La nuit des cauchemars

little-wing

Satan écrit. Il tue de la pointe de sa plume, traçant en lettres sombres la diabolique envie de flamber le monde si cher au cœur de Dieu.


Il est 02h54 et la nuit n'est qu'une illusion dans l'esprit du diable. Il est obsédé par la folie, la folie d'écrire et de massacrer ligne par ligne la stupide et brève vie d'humains qu'il déteste. Satan hait. Et il aime haïr, c'est son dada. La violence de ses mots le fait presque frétiller de plaisir, si tant est que l'on puisse imaginer Satan « frétillé ».

 

Satan possède la plume et la feuille. Satan abuse. Satan s'amuse. Il fait nuit blanche, il a décidé de lancer un plaidoyer : Satan VS… versus qui ? Il est où Dieu, ce lâche qui ne l'affronte jamais directement, les yeux dans les yeux ?

 

Le Mal devient violent, il est comme ces gosses qui piquent une crise parce qu'ils n'ont pas ce qu'ils veulent. Satan est frustré. Perdu, sans adversaire, il se jette sur la première chose qui lui tombe sous la main et qu'il n'a pas encore détruite : une feuille et un stylo. Satan est possédé. Il écrit des pages et des pages. Il s'adonne à corps perdu à la meilleure chose qu'il sait faire, la seule en fait, faire le mal.

 

La machine à rêves avait été sabotée dans la nuit. Les fantômes ont peuplé les vivants. A l'heure du crime, les monstres sont sortis de sous les lits et se sont lancés dans le vagabondage nocturne. Ils ont fait la tournée des boîtes. Un squelette changea les panneaux de signalisation de place avec un rire sardonique qui faisait claquer ses dents. Le Diable s'habille en prada. Les ombres maléfiques ont chuchoté l'horreur et le meurtre à des âmes esseulées.
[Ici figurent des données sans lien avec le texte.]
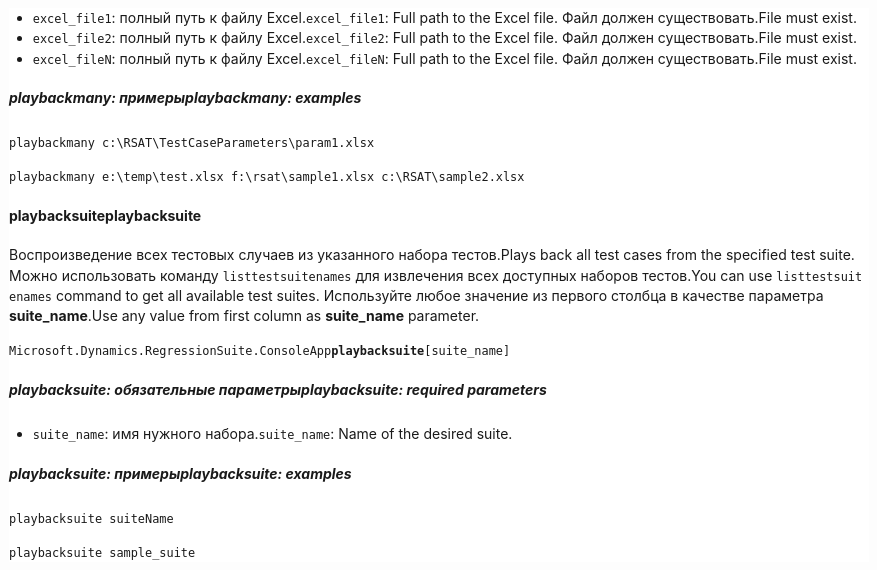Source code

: + <span data-ttu-id="ee58b-298">`excel_file1`: полный путь к файлу Excel.</span><span class="sxs-lookup"><span data-stu-id="ee58b-298">`excel_file1`: Full path to the Excel file.</span></span> <span data-ttu-id="ee58b-299">Файл должен существовать.</span><span class="sxs-lookup"><span data-stu-id="ee58b-299">File must exist.</span></span>
+ <span data-ttu-id="ee58b-300">`excel_file2`: полный путь к файлу Excel.</span><span class="sxs-lookup"><span data-stu-id="ee58b-300">`excel_file2`: Full path to the Excel file.</span></span> <span data-ttu-id="ee58b-301">Файл должен существовать.</span><span class="sxs-lookup"><span data-stu-id="ee58b-301">File must exist.</span></span>
+ <span data-ttu-id="ee58b-302">`excel_fileN`: полный путь к файлу Excel.</span><span class="sxs-lookup"><span data-stu-id="ee58b-302">`excel_fileN`: Full path to the Excel file.</span></span> <span data-ttu-id="ee58b-303">Файл должен существовать.</span><span class="sxs-lookup"><span data-stu-id="ee58b-303">File must exist.</span></span>

##### <a name="playbackmany-examples"></a><span data-ttu-id="ee58b-304">playbackmany: примеры</span><span class="sxs-lookup"><span data-stu-id="ee58b-304">playbackmany: examples</span></span>

`playbackmany c:\RSAT\TestCaseParameters\param1.xlsx`

`playbackmany e:\temp\test.xlsx f:\rsat\sample1.xlsx c:\RSAT\sample2.xlsx`

#### <a name="playbacksuite"></a><span data-ttu-id="ee58b-305">playbacksuite</span><span class="sxs-lookup"><span data-stu-id="ee58b-305">playbacksuite</span></span>

<span data-ttu-id="ee58b-306">Воспроизведение всех тестовых случаев из указанного набора тестов.</span><span class="sxs-lookup"><span data-stu-id="ee58b-306">Plays back all test cases from the specified test suite.</span></span>
<span data-ttu-id="ee58b-307">Можно использовать команду ``listtestsuitenames`` для извлечения всех доступных наборов тестов.</span><span class="sxs-lookup"><span data-stu-id="ee58b-307">You can use ``listtestsuitenames`` command to get all available test suites.</span></span> <span data-ttu-id="ee58b-308">Используйте любое значение из первого столбца в качестве параметра **suite_name**.</span><span class="sxs-lookup"><span data-stu-id="ee58b-308">Use any value from first column as **suite_name** parameter.</span></span>

``Microsoft.Dynamics.RegressionSuite.ConsoleApp``**``playbacksuite``**``[suite_name]``

##### <a name="playbacksuite-required-parameters"></a><span data-ttu-id="ee58b-309">playbacksuite: обязательные параметры</span><span class="sxs-lookup"><span data-stu-id="ee58b-309">playbacksuite: required parameters</span></span>

+ <span data-ttu-id="ee58b-310">`suite_name`: имя нужного набора.</span><span class="sxs-lookup"><span data-stu-id="ee58b-310">`suite_name`: Name of the desired suite.</span></span>

##### <a name="playbacksuite-examples"></a><span data-ttu-id="ee58b-311">playbacksuite: примеры</span><span class="sxs-lookup"><span data-stu-id="ee58b-311">playbacksuite: examples</span></span>

`playbacksuite suiteName`

`playbacksuite sample_suite`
Les ténèbres ont sniffé un rail de coke. Hannibal Lecter version massacre à la tronçonneuse. Fight Club dans l'alcôve secrète des lieux de débauche.

 

Cette nuit-là, une ambition naquit dans son regard fou. Cette nuit-là, l'encre qu'il utilisa ne fut plus noire mais rouge. Cette nuit-là, les cauchemars furent capturés pour se retrouver enfermés sur les pages d'un thriller.  

 

Satan est fier de lui. Il a créé un monde à son image. Un verre d'alcool à la main, un joint coincé entre les dents, il lève le regard au ciel. C'est une nuit sans nuage et sans lune. Une belle nuit. Une nuit où il se sent maître de l'univers. Provocateur, il lève son verre à un Dieu qui l'ignore. Il se sent vainqueur. Il a écrit.

 

 

« Il éprouvait une délectation féroce à exister. Ce soir, il se sentait bien mais demain, il se sentirait encore mieux en faisant du mal aux autres. Vivre, c'est tuer un peu. » La Part de l'autre, Eric-Emmanuel Schmitt.